── TRECHO DO DOCUMENTO ──

Existe uma opção de
conduta civil que tem me agradado, senão ao menos despertado o
interesse em saber se é confortável: o vaca de presépio.
Acompanhem meu
raciocínio, sempre lento e a estas horas, pré-almoço, ainda mais
vagaroso:
1) O vaca de presépio
não tem preocupações políticas. O que lhe for oferecido é quase
como uma dádiva divina que merece, além de respeito, um enorme
sorriso de admiração destinado àquele que o agrada, mesmo que
momentaneamente;
2) Seguindo a mesma
linha, o vaca de presépio (passemos a chamá-lo somente de VP,
economizando dedos e teclas) é satisfeito profissionalmente, pois
mesmo que lhe ocorra a pior desgraça possível -- ser comandado por
um asno -- sempre aceitará com paciência qualquer eventual acinte
por parte de seus superiores, mesmo custando anos de dedicação a um
projeto, que fatalmente irá água abaixo;
3) O VP é um cara
legal para casar, seja VP homem ou mulher. O VP assiste à ruína de
seus relacionamentos com a mesma cara de entusiasmo que eu faria
assistindo uma tórrida partida de gamão via web de 56kb. Assim, o
VP é o cidadão amoroso que prefere dividir o bufê a comer de
marmita todo dia, logo VP e corno, tudo a ver. Seja vaca ou boi de
presépio;
4) VP, o original,
acredita que tudo é questão de momento. Rei do deixa disso e de
delegar á idade das pessoas o custo de suas más ações, como se
fosse natural um adolescente ser idiota e se drogar ou engravidar; vê
o mundo de um colorido baço e daltônico. E acha lindo;
5) No final das
contas, o VP é o que é: nada. Veio ao mundo a passeio e sente-se
feliz por isso. Sem maiores comprometimentos, pois sempre encontra
alguém com menos preguiça para decidir qualquer momento mais
complicado de sua vida, e assim vive, escorado nas atitudes alheias.

───
── LINHAS DE DADOS ──

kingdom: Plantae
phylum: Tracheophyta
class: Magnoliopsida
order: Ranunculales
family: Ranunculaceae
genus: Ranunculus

───

◆ O QUE FAZER ◆
1. No texto sobre o vaca de presépio, que sigla passa a ser usada para se referir ao vaca de presépio?
2. Reescreva de forma mais breve o parágrafo do texto sobre o vaca de presépio que começa com "4) VP, o original", mantendo as informações principais.

◆ RESPOSTAS ESPERADAS ◆
1. A sigla VP.

2. O VP original acha que tudo é passageiro. Evita conflitos e atribui à idade das pessoas o peso de seus erros, como se fosse natural um adolescente ser idiota, se drogar ou engravidar. Vê o mundo com cores baças e daltônicas e acha isso lindo.